Un’interazione sinergica
Giuseppe Catarinozzi, direttore del mercato Pubblica Amministrazione di Minsait in Italia
L’interoperabilità e l’integrazione dei canali online e offline per le organizzazioni della pubblica amministrazione porta benefici tangibili, facilitando l’accesso ai servizi, migliorando l’efficienza e potenziando l’esperienza dei cittadini. Un’interazione sinergica tra questi canali permette di offrire soluzioni complete e personalizzate, consentendo una comunicazione più efficace. Oltre a un flusso di informazioni più rapido e una maggiore trasparenza nella gestione delle attività amministrative”.
Cloud e sicurezza, la situazione del settore pubblico e integrazione
Due sfide decisive per il successo del processo di digitalizzazione dei canali della Pubblica Amministrazione riguardano la transizione al Cloud e la sicurezza delle informazioni.
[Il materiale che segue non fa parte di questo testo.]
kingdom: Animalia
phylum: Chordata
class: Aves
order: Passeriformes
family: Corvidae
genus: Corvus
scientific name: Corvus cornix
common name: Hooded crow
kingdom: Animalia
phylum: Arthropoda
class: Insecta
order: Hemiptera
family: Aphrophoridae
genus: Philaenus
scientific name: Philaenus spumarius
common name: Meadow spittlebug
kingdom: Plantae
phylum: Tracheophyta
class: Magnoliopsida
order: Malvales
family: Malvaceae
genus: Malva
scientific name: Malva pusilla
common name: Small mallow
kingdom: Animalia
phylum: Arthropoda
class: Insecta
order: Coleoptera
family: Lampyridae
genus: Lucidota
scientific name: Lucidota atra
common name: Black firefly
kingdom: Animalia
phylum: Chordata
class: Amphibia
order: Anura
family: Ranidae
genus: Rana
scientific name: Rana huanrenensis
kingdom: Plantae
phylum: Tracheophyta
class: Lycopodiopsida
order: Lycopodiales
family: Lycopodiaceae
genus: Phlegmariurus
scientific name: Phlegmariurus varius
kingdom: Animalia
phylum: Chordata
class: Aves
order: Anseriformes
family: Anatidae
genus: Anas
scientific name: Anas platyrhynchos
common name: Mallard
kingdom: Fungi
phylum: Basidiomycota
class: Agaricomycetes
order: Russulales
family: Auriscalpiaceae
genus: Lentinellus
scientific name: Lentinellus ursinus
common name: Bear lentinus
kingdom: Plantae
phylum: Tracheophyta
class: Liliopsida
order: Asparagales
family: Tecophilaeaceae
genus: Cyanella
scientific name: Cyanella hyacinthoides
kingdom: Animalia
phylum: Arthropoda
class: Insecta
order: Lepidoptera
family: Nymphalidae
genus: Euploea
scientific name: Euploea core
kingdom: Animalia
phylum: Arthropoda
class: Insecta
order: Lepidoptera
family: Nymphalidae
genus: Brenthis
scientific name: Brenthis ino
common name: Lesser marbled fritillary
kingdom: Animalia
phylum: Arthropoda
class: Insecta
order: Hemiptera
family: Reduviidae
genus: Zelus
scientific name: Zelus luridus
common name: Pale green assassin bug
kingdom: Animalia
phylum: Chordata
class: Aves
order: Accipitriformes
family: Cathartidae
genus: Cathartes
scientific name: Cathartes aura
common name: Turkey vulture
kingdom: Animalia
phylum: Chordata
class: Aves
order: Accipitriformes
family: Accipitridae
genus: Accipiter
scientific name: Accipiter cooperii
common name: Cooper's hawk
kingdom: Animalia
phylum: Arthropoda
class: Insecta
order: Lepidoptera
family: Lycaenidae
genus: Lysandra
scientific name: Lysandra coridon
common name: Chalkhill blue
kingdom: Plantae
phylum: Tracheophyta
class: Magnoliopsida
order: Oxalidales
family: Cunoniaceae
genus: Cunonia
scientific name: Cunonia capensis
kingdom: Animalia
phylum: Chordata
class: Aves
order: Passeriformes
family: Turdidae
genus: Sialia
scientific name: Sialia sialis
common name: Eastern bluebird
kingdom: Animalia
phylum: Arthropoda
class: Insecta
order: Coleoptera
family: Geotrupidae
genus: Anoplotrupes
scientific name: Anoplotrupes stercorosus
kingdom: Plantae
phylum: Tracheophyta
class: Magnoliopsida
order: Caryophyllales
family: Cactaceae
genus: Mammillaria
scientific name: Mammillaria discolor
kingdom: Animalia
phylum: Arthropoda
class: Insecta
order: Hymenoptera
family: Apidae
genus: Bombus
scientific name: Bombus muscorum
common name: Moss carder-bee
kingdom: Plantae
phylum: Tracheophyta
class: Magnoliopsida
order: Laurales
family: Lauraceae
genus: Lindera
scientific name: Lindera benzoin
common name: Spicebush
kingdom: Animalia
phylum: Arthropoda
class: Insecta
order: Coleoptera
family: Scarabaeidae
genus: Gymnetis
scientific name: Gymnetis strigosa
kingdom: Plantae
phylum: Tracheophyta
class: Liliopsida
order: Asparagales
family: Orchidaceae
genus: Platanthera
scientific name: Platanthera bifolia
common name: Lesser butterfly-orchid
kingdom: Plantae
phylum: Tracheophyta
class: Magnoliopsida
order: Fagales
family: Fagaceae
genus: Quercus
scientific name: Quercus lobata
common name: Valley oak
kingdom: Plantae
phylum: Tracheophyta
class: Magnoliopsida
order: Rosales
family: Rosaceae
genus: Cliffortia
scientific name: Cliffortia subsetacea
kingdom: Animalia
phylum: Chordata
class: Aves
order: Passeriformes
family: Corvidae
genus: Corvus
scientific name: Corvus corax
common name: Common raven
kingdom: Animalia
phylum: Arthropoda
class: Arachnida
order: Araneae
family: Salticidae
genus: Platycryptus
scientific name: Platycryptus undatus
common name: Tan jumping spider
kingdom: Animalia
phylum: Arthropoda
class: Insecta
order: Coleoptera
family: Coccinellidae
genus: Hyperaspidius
Il Piano Nazionale di Ripresa e Resilienza ha stanziato ingenti fondi per la digitalizzazione della PA indirizzandola su un principio Cloud First.
Spingere sul cloud
Ad oggi, secondo il rapporto, ad eccezione del sito web, che risiede in Cloud per più della metà degli enti intervistati, gli altri canali presi in esame (App Mobile, Contact Center e sportelli) sono ancora gestiti nel Data Center dell’ente. Ciononostante, buona parte delle organizzazioni progetta di migrare questi sistemi in Cloud nei prossimi 12 mesi.
I vantaggi
Tra i principali vantaggi del Cloud per le aziende pubbliche ci sono la scalabilità per adattarsi alle nuove esigenze o ai cambiamenti delle esigenze iniziali (motivazione significativa per l’adozione del Cloud nel 96% dei casi). Inoltre la rapidità per sperimentare soluzioni innovative (85%) e l’usabilità delle soluzioni (74%) che facilita l’adozione effettiva degli strumenti e la trasformazione dei processi. Tra le principali problematiche, le organizzazioni pubbliche evidenziano la variabilità dei costi di Operations per il 67% del campione e la mancanza di competenze per il 40% delle aziende.
Focus sulla cybersecurity
Anche la sicurezza riveste un ruolo cruciale nel processo di digitalizzazione della PA. E questo per garantire ai cittadini la possibilità di accedere ai servizi da remoto, gestendo dati spesso critici o sensibili. Secondo il rapporto, il 79% delle PA mette a disposizione dei propri utenti sia credenziali proprietarie sia sistemi di identità digitale nazionali (come SPID e CIE) per garantire l’accesso sicuro ai propri servizi online. Nel 18% dei casi è sufficiente l’utilizzo di credenziali proprietarie, mentre nel restante 3% l’accesso può avvenire unicamente attraverso identità digitali nazionali.
Poca attenzione per le vulnerabilità
Questa rilevazione evidenzia un generale ritardo rispetto a quanto previsto dalla normativa vigente. Infatti, secondo quanto stabilito dal Decreto Semplificazioni, tutte le amministrazioni locali e centrali avrebbero dovuto integrare SPID e CIE come sistemi di autenticazione e accesso ai servizi pubblici digitali a partire da febbraio 2021.
All’interno della pubblica amministrazione, inoltre, si osserva un livello di attenzione spesso insufficiente per l’individuazione di potenziali vulnerabilità di sicurezza che possono coinvolgere le applicazioni e le infrastrutture basate su Cloud, sfruttabili dai criminali informatici come punto di ingresso per attuare azioni malevole nei sistemi aziendali.
Settore pubblico e integrazione fra i touchpoint on e offline
Il 37% delle organizzazioni sembra non aver ancora definito una strategia chiara per riconoscere le vulnerabilità presenti nelle applicazioni e nelle infrastrutture. Tra queste, il 35% effettua solo occasionalmente attività di identificazione, mentre il restante 2% non svolge alcuna forma di valutazione della sicurezza.